Cap Skirring (Ziguinchor), 29 décembre 2025 – La sécurité n’est ni un slogan ni une option. Elle constitue une exigence vitale. C’est dans cet esprit que AIBD S.A a conduit, ce lundi, un exercice d’urgence grandeur nature à l’Aéroport international de Cap Skirring, mettant à l’épreuve le Plan d’Urgence Aéroportuaire (PUA) face à un scénario de crise réaliste et complexe.
Baptisé « Ucofo Buyikaab » (éviter la catastrophe), cet exercice s’inscrit dans une dynamique stratégique claire : élever durablement le niveau de sûreté et de résilience des aéroports sénégalais, conformément aux normes de l’Organisation de l’Aviation Civile Internationale (OACI) et aux ambitions nationales de faire du Sénégal un hub aérien régional crédible et compétitif.
Sur le terrain, la mobilisation a été totale. Forces de défense et de sécurité, police, sapeurs-pompiers, services de santé, autorités administratives locales, ainsi que les acteurs institutionnels et techniques ont opéré en parfaite synergie, simulant une situation d’urgence majeure nécessitant rapidité, précision et coordination sans faille.
Il s’agissait d’une démonstration grandeur nature de la capacité de l’écosystème aéroportuaire à réagir sous pression et à protéger des vies humaines.
Présent à l’exercice, le Directeur général de AIBD S.A, Cheikh Mamadou Abiboulaye Dièye, a livré un message fort, sans détour :
« L’aviation est un secteur à haut risque. La seule manière d’y faire face, c’est l’anticipation, la répétition et l’exigence. Cet exercice nous permet de mesurer notre capacité réelle à gérer une catastrophe, à prendre en charge les blessés, à sécuriser les infrastructures et à préserver la continuité de l’activité aéroportuaire. »

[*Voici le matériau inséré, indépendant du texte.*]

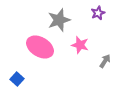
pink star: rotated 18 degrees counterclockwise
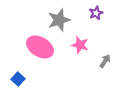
purple star: moved 2 px left
blue square: moved 1 px right
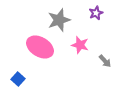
gray arrow: rotated 104 degrees clockwise
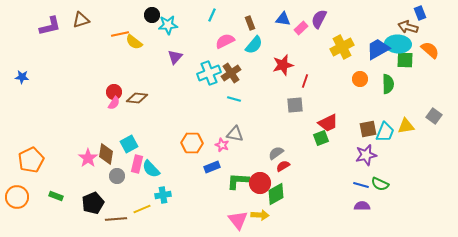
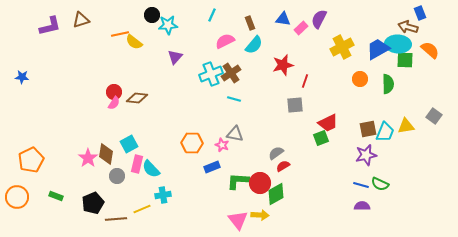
cyan cross at (209, 73): moved 2 px right, 1 px down
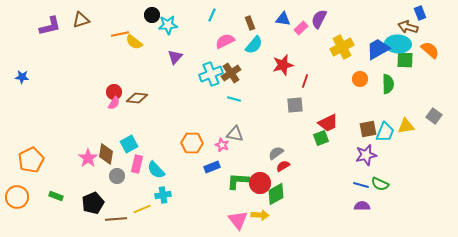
cyan semicircle at (151, 169): moved 5 px right, 1 px down
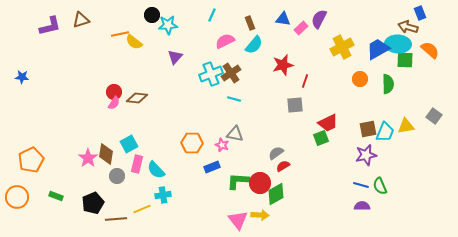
green semicircle at (380, 184): moved 2 px down; rotated 42 degrees clockwise
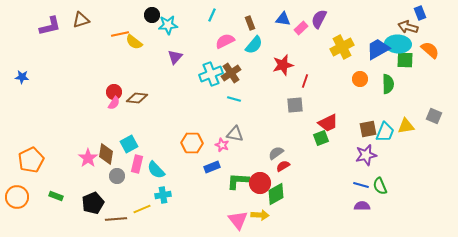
gray square at (434, 116): rotated 14 degrees counterclockwise
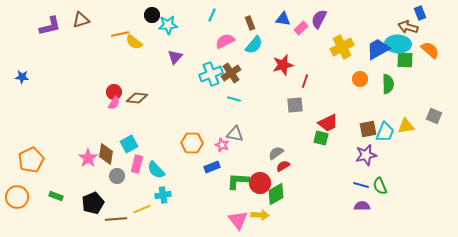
green square at (321, 138): rotated 35 degrees clockwise
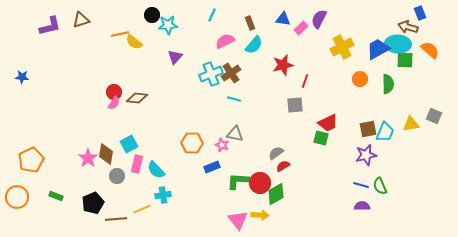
yellow triangle at (406, 126): moved 5 px right, 2 px up
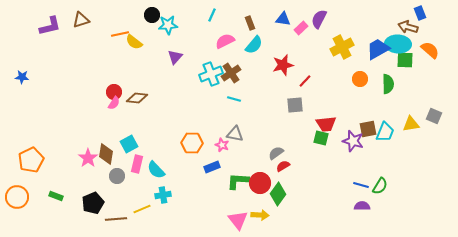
red line at (305, 81): rotated 24 degrees clockwise
red trapezoid at (328, 123): moved 2 px left, 1 px down; rotated 20 degrees clockwise
purple star at (366, 155): moved 13 px left, 14 px up; rotated 30 degrees clockwise
green semicircle at (380, 186): rotated 126 degrees counterclockwise
green diamond at (276, 194): moved 2 px right; rotated 25 degrees counterclockwise
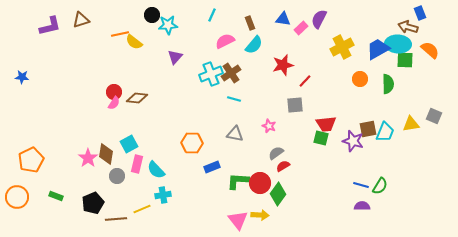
pink star at (222, 145): moved 47 px right, 19 px up
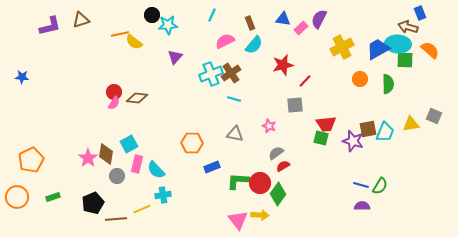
green rectangle at (56, 196): moved 3 px left, 1 px down; rotated 40 degrees counterclockwise
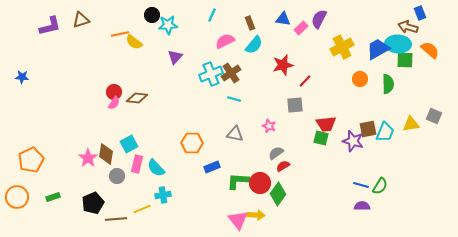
cyan semicircle at (156, 170): moved 2 px up
yellow arrow at (260, 215): moved 4 px left
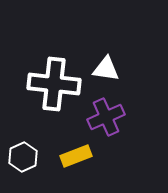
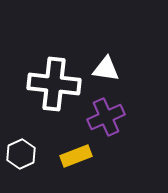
white hexagon: moved 2 px left, 3 px up
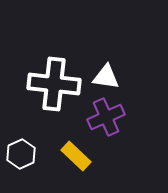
white triangle: moved 8 px down
yellow rectangle: rotated 64 degrees clockwise
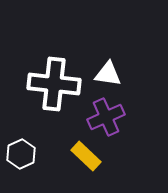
white triangle: moved 2 px right, 3 px up
yellow rectangle: moved 10 px right
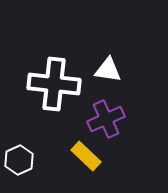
white triangle: moved 4 px up
purple cross: moved 2 px down
white hexagon: moved 2 px left, 6 px down
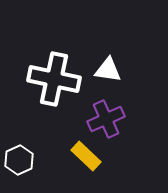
white cross: moved 5 px up; rotated 6 degrees clockwise
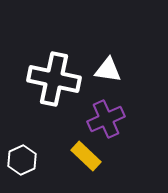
white hexagon: moved 3 px right
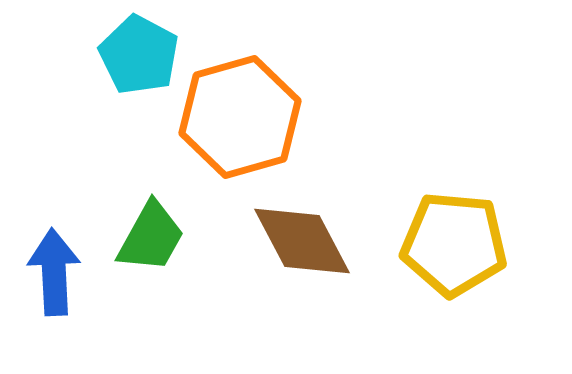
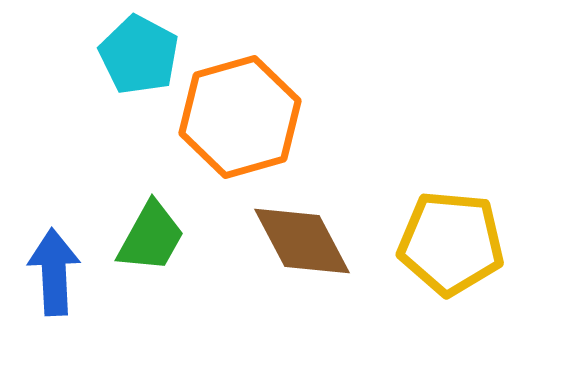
yellow pentagon: moved 3 px left, 1 px up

Au-delà de la simulation, c’est une vision politique et stratégique qui s’est exprimée. Le Directeur général a rappelé les investissements massifs consentis par l’État, notamment les plus de 12 milliards de francs CFA injectés pour la finalisation de l’aéroport de Ziguinchor et la certification internationale de l’aéroport de Cap Skirring, symboles d’une volonté ferme de moderniser, démocratiser et sécuriser le transport aérien sur l’ensemble du territoire.
L’exercice a également revêtu une forte dimension territoriale et sociale, marquée par la présence des collectivités locales, des autorités administratives et traditionnelles, dont Sa Majesté la Reine d’Oussouye, illustrant l’ancrage de l’aéroport dans son environnement humain et culturel. Une preuve supplémentaire que la sécurité aérienne est l’affaire de tous, de l’État central aux communautés locales.
La participation conjointe de la Haute Autorité des Aéroports du Sénégal (HAAS), de l’ANACIM et du Bureau d’Enquêtes et d’Analyses (BEA) a renforcé la crédibilité technique de l’exercice, démontrant l’existence d’une chaîne institutionnelle soudée et engagée autour d’un même objectif : des aéroports sûrs, performants et résilients.
Clôturé par un débriefing « à chaud » et un point de presse, l’exercice « Ucofo Buyikaab » aura surtout envoyé un message clair : le Sénégal ne transige pas avec la sécurité aérienne. À Cap Skirring, l’État, ses institutions et ses territoires ont prouvé qu’ils savent se préparer au pire pour garantir le meilleur.